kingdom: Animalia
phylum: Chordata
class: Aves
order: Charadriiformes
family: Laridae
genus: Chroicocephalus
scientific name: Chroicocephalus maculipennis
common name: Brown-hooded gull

◆ ◆ ◆ ◆ ◆ ◆ ◆

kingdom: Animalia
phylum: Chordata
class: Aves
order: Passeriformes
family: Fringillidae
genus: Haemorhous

◆ ◆ ◆ ◆ ◆ ◆ ◆

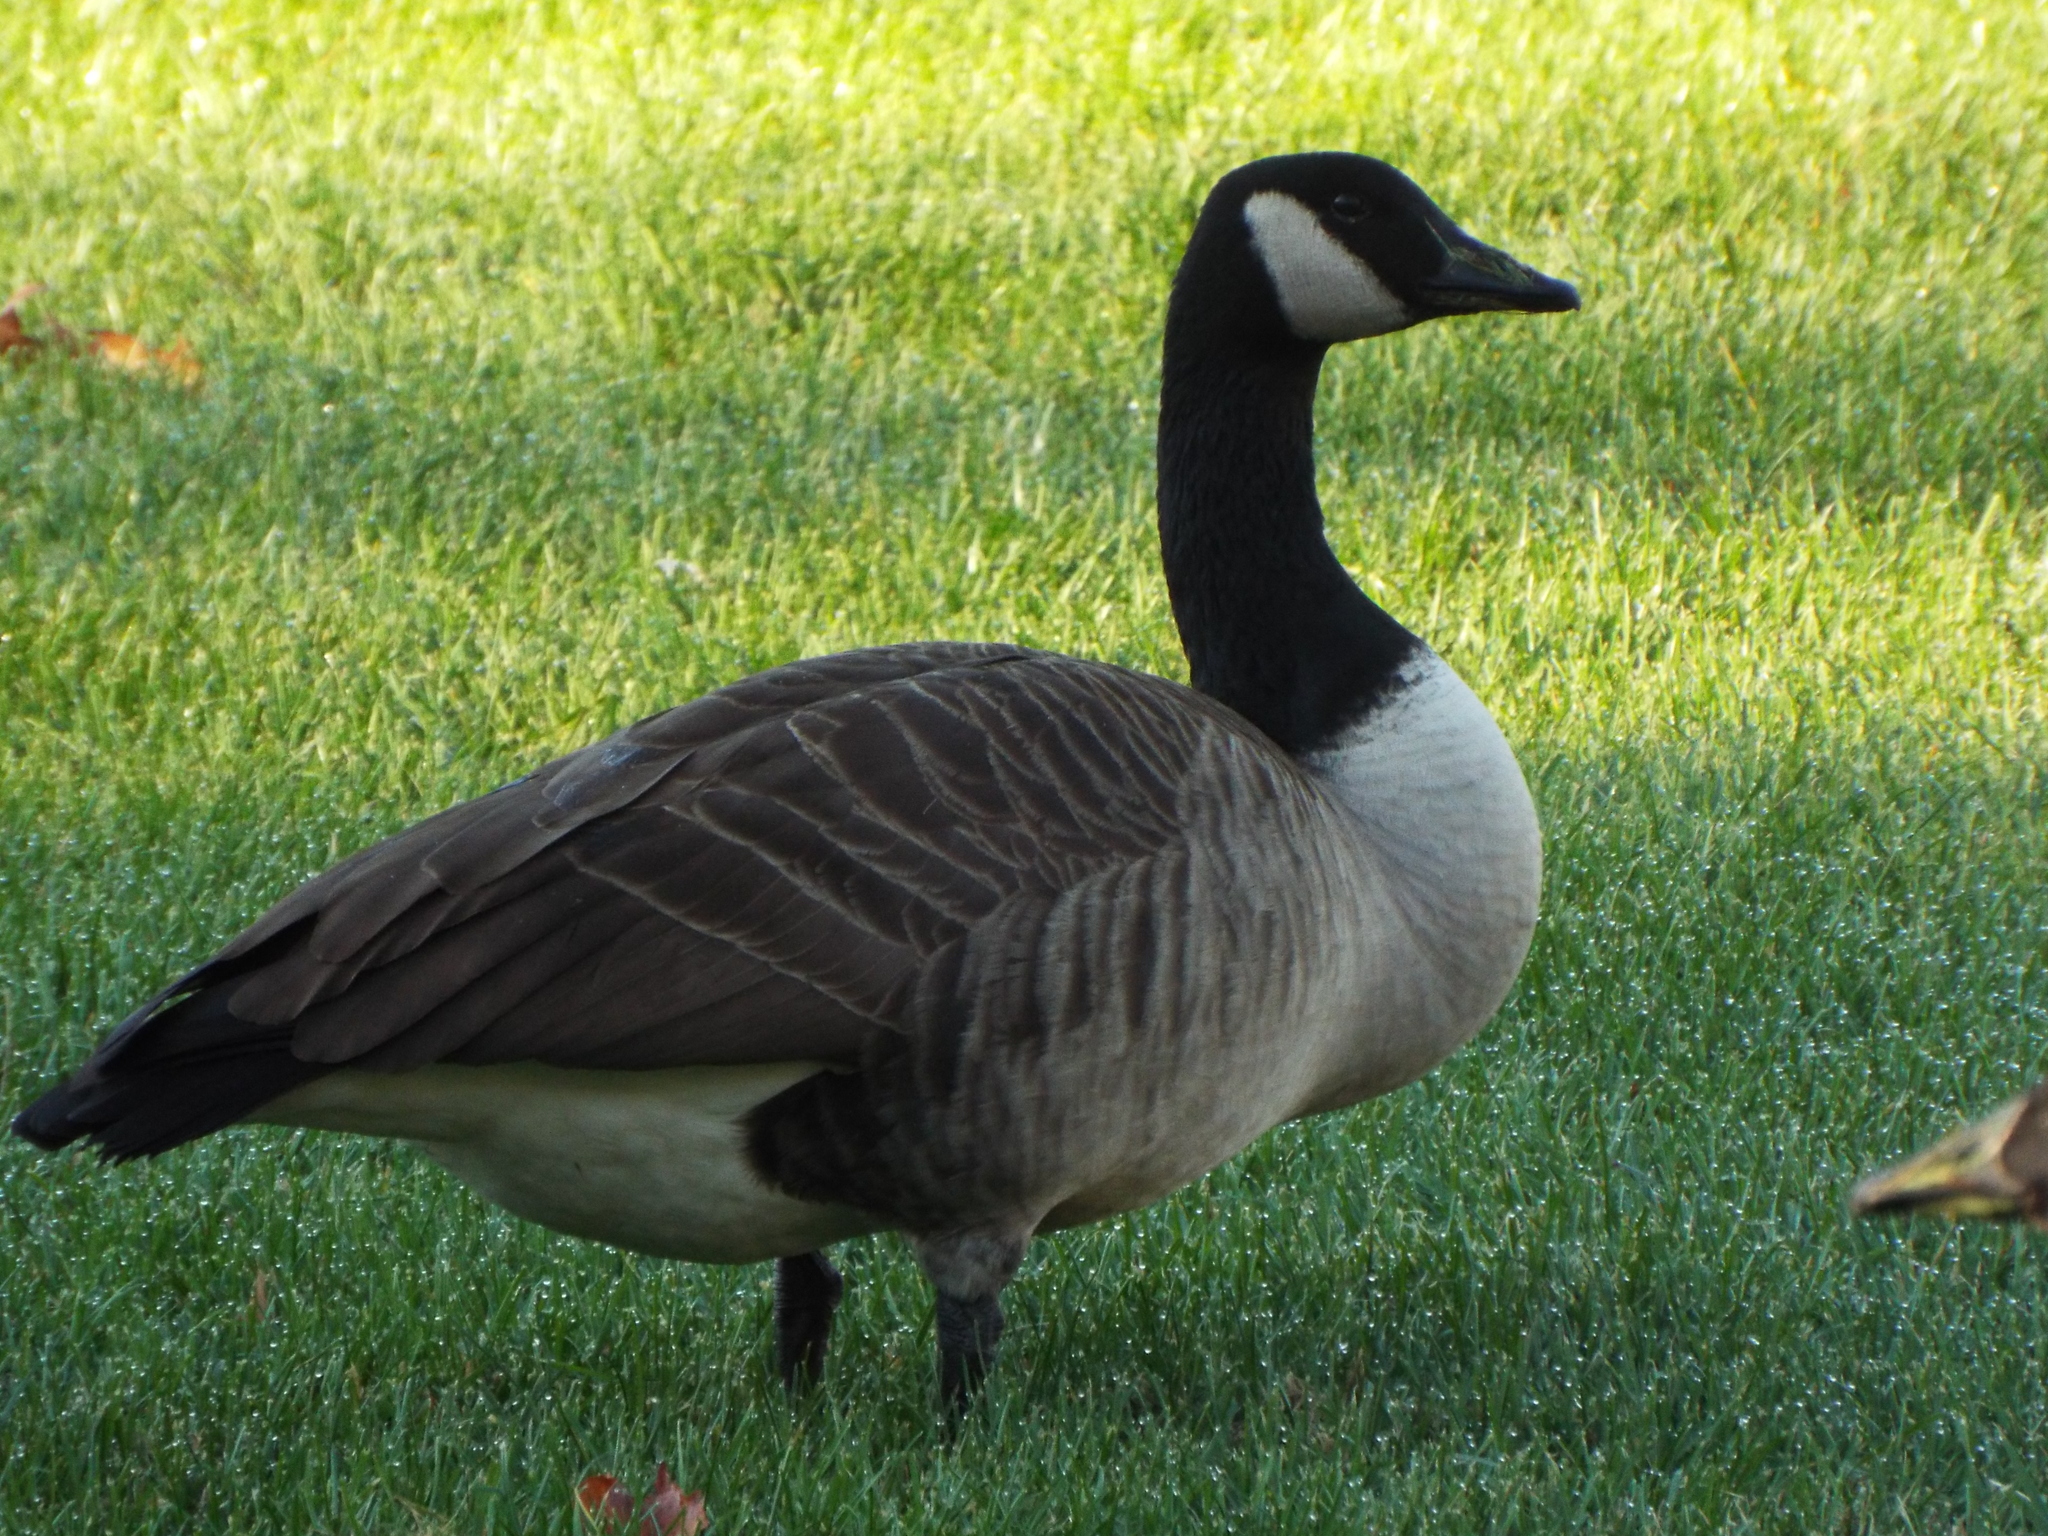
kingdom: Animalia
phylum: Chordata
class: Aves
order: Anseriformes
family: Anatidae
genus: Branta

◆ ◆ ◆ ◆ ◆ ◆ ◆

#### THE PROBLEM:
Copy everything from the line containing "order: Charadriiformes" down to the line containing "common name: Brown-hooded gull", replacing "common name" with "vernacular name" and changing nothing else; give only those lines.

#### EXERCISE SOLUTION:
order: Charadriiformes
family: Laridae
genus: Chroicocephalus
scientific name: Chroicocephalus maculipennis
vernacular name: Brown-hooded gull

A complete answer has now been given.